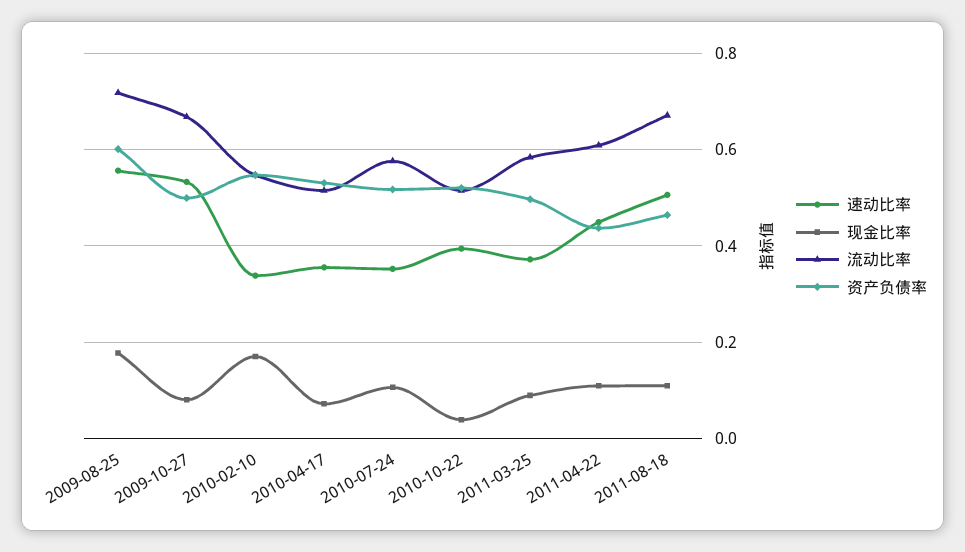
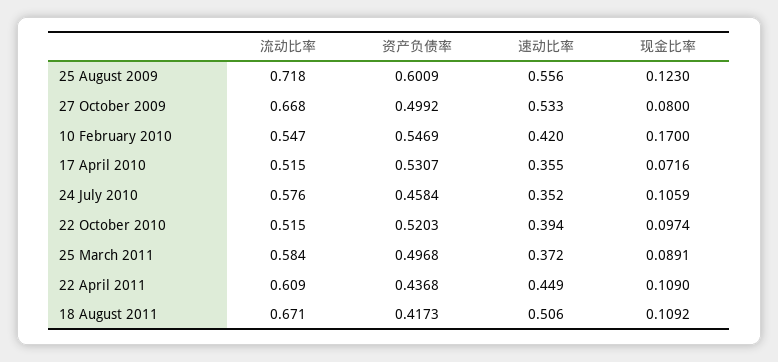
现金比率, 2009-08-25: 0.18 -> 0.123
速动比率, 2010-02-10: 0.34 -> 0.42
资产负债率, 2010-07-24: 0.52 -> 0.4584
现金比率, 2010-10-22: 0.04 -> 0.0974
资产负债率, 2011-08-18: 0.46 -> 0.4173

» **ASSIGNMENT**
Each record above should be repeated exactly, please, without pictures.

» **TASK RESULT**
现金比率, 2009-08-25: 0.18 -> 0.123
速动比率, 2010-02-10: 0.34 -> 0.42
资产负债率, 2010-07-24: 0.52 -> 0.4584
现金比率, 2010-10-22: 0.04 -> 0.0974
资产负债率, 2011-08-18: 0.46 -> 0.4173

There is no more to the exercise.